Comment on Modder injects AI dialogue into 2002’s Animal Crossing using memory hack
jacksilver@lemmy.world 14 hours ago
The biggest issue I have with all of these is that the dialogue is never connected to the actual actions of the npcs.
Its easy to have an npc say something, but tying it to gameplay mechanics isn’t. So we end up with people asking for this in new games, but all you get is conversations disconnected from the gameplay. I’m sure there is someway to make it feel more “right”, but we’re a farcry away from making true open world games like this.
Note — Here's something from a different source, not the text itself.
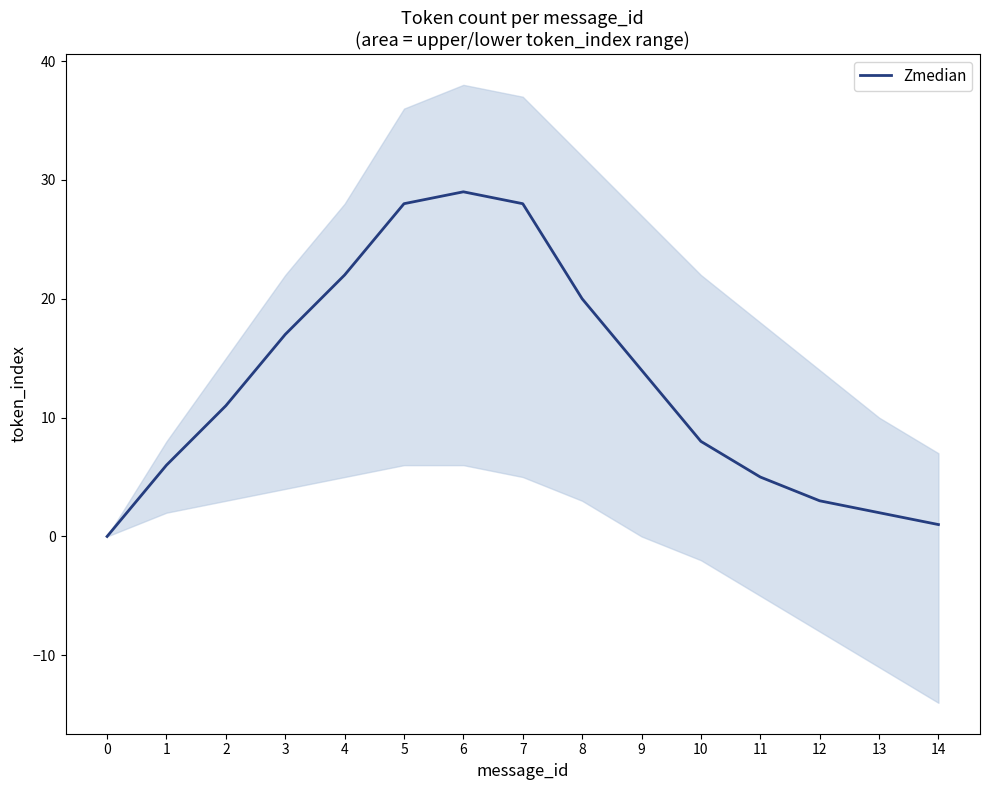

What is the sum of the values at 7 and 14?

29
rikudou@lemmings.world 13 hours ago
That sounds like no one really tried. Like, sure, you’ll get bullshit occasionally, but in the code you know exactly what the NPC is doing, so crafting a prompt based on that is not really that hard and will work most of the time, especially for the simple NPCs.
jacksilver@lemmy.world 12 hours ago
It’s not that the dialogue doesn’t sound right, it’s that the dialogue is disconnected from the game.
A great example was someone did this with Skyrim a while back. In the dialogue they convinced the NPC to join their party. But there isn’t any code logic to allow that, so the NPC is talking like they joined the person’s party, but the gameplay itself doesn’t support it.
Now for animal crossing you could make it work a bit easier cause the character can’t directly interact with the NPCs, but then again it also makes the endless dialogue less impactful.